Some of the factors that are common to both types of rights are as follows: 

  • Both rights should cover a finite area, although it is possible to have these rights apply to an entire building or project.  The lease should specify what space is covered by the right. Use a diagram or other clear method of defining the space.  Beware that the configurations of a suite can change over time, so suite numbers can be problematic. 
  • Both types of rights are encumbrances on the landlord’s ability to lease the space.  Landlords need to track and monitor these rights carefully to avoid violations.  The landlord’s failure to honor a tenant’s right can result in the landlord incurring liability.
  • Landlords should try to protect the right to negotiate extensions of existing leases with other tenants of the encumbered space without triggering the right, even if those other tenants do not have a renewal right.
  • Once the landlord makes the offer to the tenant, and if the tenant declines, does the tenant have an ongoing right to further offers?  Or is it a one-time right?

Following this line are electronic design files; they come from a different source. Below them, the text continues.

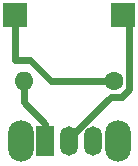
<source format=gbr>
%TF.GenerationSoftware,KiCad,Pcbnew,7.0.6*%
%TF.CreationDate,2023-08-01T21:42:18-07:00*%
%TF.ProjectId,gbsc-vgaswitch-throughhole,67627363-2d76-4676-9173-77697463682d,rev?*%
%TF.SameCoordinates,Original*%
%TF.FileFunction,Copper,L1,Top*%
%TF.FilePolarity,Positive*%
%FSLAX46Y46*%
G04 Gerber Fmt 4.6, Leading zero omitted, Abs format (unit mm)*
G04 Created by KiCad (PCBNEW 7.0.6) date 2023-08-01 21:42:18*
%MOMM*%
%LPD*%
G01*
G04 APERTURE LIST*
%TA.AperFunction,SMDPad,CuDef*%
%ADD10R,2.000000X2.000000*%
%TD*%
%TA.AperFunction,ComponentPad*%
%ADD11O,2.200000X3.500000*%
%TD*%
%TA.AperFunction,ComponentPad*%
%ADD12R,1.500000X2.500000*%
%TD*%
%TA.AperFunction,ComponentPad*%
%ADD13O,1.500000X2.500000*%
%TD*%
%TA.AperFunction,ComponentPad*%
%ADD14C,1.600000*%
%TD*%
%TA.AperFunction,ComponentPad*%
%ADD15O,1.600000X1.600000*%
%TD*%
%TA.AperFunction,Conductor*%
%ADD16C,0.600000*%
%TD*%
G04 APERTURE END LIST*
D10*
%TO.P,J2,1,Pin_1*%
%TO.N,Net-(J2-Pin_1)*%
X133096000Y-90932000D03*
%TD*%
D11*
%TO.P,SW1,*%
%TO.N,*%
X133568000Y-101600000D03*
X141768000Y-101600000D03*
D12*
%TO.P,SW1,1,A*%
%TO.N,Net-(SW1-A)*%
X135668000Y-101600000D03*
D13*
%TO.P,SW1,2,B*%
%TO.N,Net-(J1-Pin_1)*%
X137668000Y-101600000D03*
%TO.P,SW1,3,C*%
%TO.N,unconnected-(SW1-C-Pad3)*%
X139668000Y-101600000D03*
%TD*%
D10*
%TO.P,J1,1,Pin_1*%
%TO.N,Net-(J1-Pin_1)*%
X142240000Y-90932000D03*
%TD*%
D14*
%TO.P,R1,1*%
%TO.N,Net-(J2-Pin_1)*%
X141478000Y-96520000D03*
D15*
%TO.P,R1,2*%
%TO.N,Net-(SW1-A)*%
X133858000Y-96520000D03*
%TD*%
D16*
%TO.N,Net-(J1-Pin_1)*%
X142164000Y-97820000D02*
X142778000Y-97206000D01*
X141180233Y-97820000D02*
X142164000Y-97820000D01*
X137668000Y-101332233D02*
X141180233Y-97820000D01*
X142778000Y-91470000D02*
X142240000Y-90932000D01*
X137668000Y-101600000D02*
X137668000Y-101332233D01*
X142778000Y-97206000D02*
X142778000Y-91470000D01*
%TO.N,Net-(J2-Pin_1)*%
X141478000Y-96520000D02*
X136144000Y-96520000D01*
X133096000Y-94742000D02*
X133096000Y-90932000D01*
X134366000Y-94742000D02*
X133096000Y-94742000D01*
X136144000Y-96520000D02*
X134366000Y-94742000D01*
%TO.N,Net-(SW1-A)*%
X133858000Y-98298000D02*
X133858000Y-96520000D01*
X135668000Y-100108000D02*
X133858000Y-98298000D01*
X135668000Y-101600000D02*
X135668000Y-100108000D01*
%TD*%
M02*

</source>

Factors particular to rights of first refusal are:

  • Because there is a third‑party offer involved, the tenant can be reasonably assured that the business terms of the offer approximate the fair market value for the space. 
  • Because the landlord has to identify a prospective tenant and negotiate a deal before making an offer to the tenant, these rights are more cumbersome for the landlord’s management of its property.
  • Consider whether the existing tenant has to accept the agreed-upon deal, or does the tenant have the right to adjust the offer to be more similar to the terms of the tenant’s lease?  For instance, the term of the offer may be shortened or extended to be “coterminous” with the tenant’s lease term.  Landlord’s should try to avoid any requirement to modify the agreed-upon deal. 

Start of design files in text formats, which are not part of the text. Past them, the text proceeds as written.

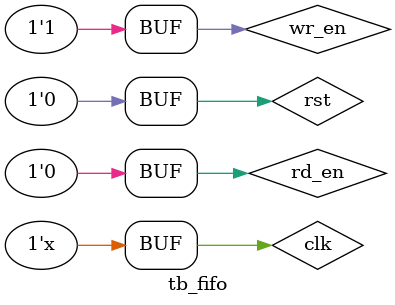
<source format=v>
`timescale 100ns / 10ns
`define WIDTH 16
module tb_fifo;
  reg clk;
  reg rst;
  reg [`WIDTH-1:0] buf_in;
  reg wr_en;
  reg rd_en;
  
  wire [`WIDTH-1:0] buf_out;

  fifo dut
  (
    .clk(clk),
    .rst(rst),
    .buf_in(buf_in),
    .buf_out(buf_out),
    .wr_en(wr_en),
    .rd_en(rd_en)
  );

  initial begin
    rst   = 1'b1;
    clk   = 1'b0;
    wr_en = 1'b0;
    rd_en = 1'b0;
    buf_in = 16'd0; 

    #1; 
      rst     = 1'b0;
      wr_en   = 1'b1;   
  end

  always #0.5 clk = !clk;
  always @(posedge clk) 
  begin
    buf_in <= buf_in + 8'd30;
  end
endmodule

</source>
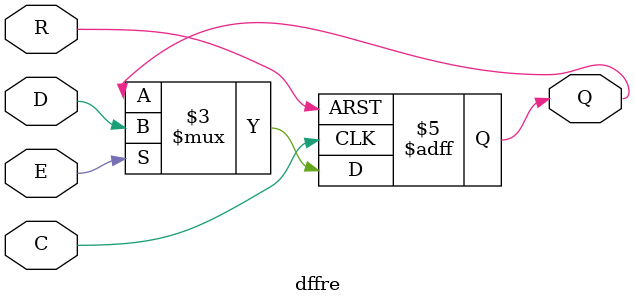
<source format=v>
module dffre(
    output reg Q,
    input D,
    input R,
    input E,
    (* clkbuf_sink *)
    (* invertible_pin = "IS_C_INVERTED" *)
    input C
);
    parameter [0:0] INIT = 1'b0;
    parameter [0:0] IS_C_INVERTED = 1'b0;
    initial Q = INIT;
    case(|IS_C_INVERTED)
          1'b0:
            always @(posedge C or posedge R)
              if (R)
                Q <= 1'b0;
              else if(E)
                Q <= D;
          1'b1:
            always @(negedge C or posedge R)
              if (R)
                Q <= 1'b0;
              else if(E)
                Q <= D;
        endcase
endmodule
</source>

Factors particular to rights of first offer are:

  • Rights of first offer are easier for the landlord to manage because it can offer the space to the existing tenant before negotiating with any other potential tenant.
  • A right of first offer is less attractive to tenants because it can be difficult to know if the landlord’s offer is fair.  On the other hand, the offer that can be easier to customize to the existing tenant’s needs, such as requiring a coterminous term or the same rental rate as the tenant’s existing space.
  • When is the space “available” and therefore subject to being offered by the landlord?  Is it available when the space is actually vacated? Or, when the occupant of the encumbered space is otherwise obligated to vacate the space?  Landlords will want to preserve flexibility in case the existing occupant wants to renew its lease, or if the occupant holds over in the encumbered space.
  • How can the tenant know the offer is fair?  One method is to require that the landlord “re-offer” the space to the tenant if the landlord actually offers materially more favorable terms to a third party (and the parties should agree on what the phrase “materially more favorable terms” means).  Also, if a certain period of time elapses after the offer and the landlord has not found a tenant, then the landlord may be required to re-offer the space.

Whatever the parties decide to do, they should be aware of the various issues involved in right of first refusal and right of first offer.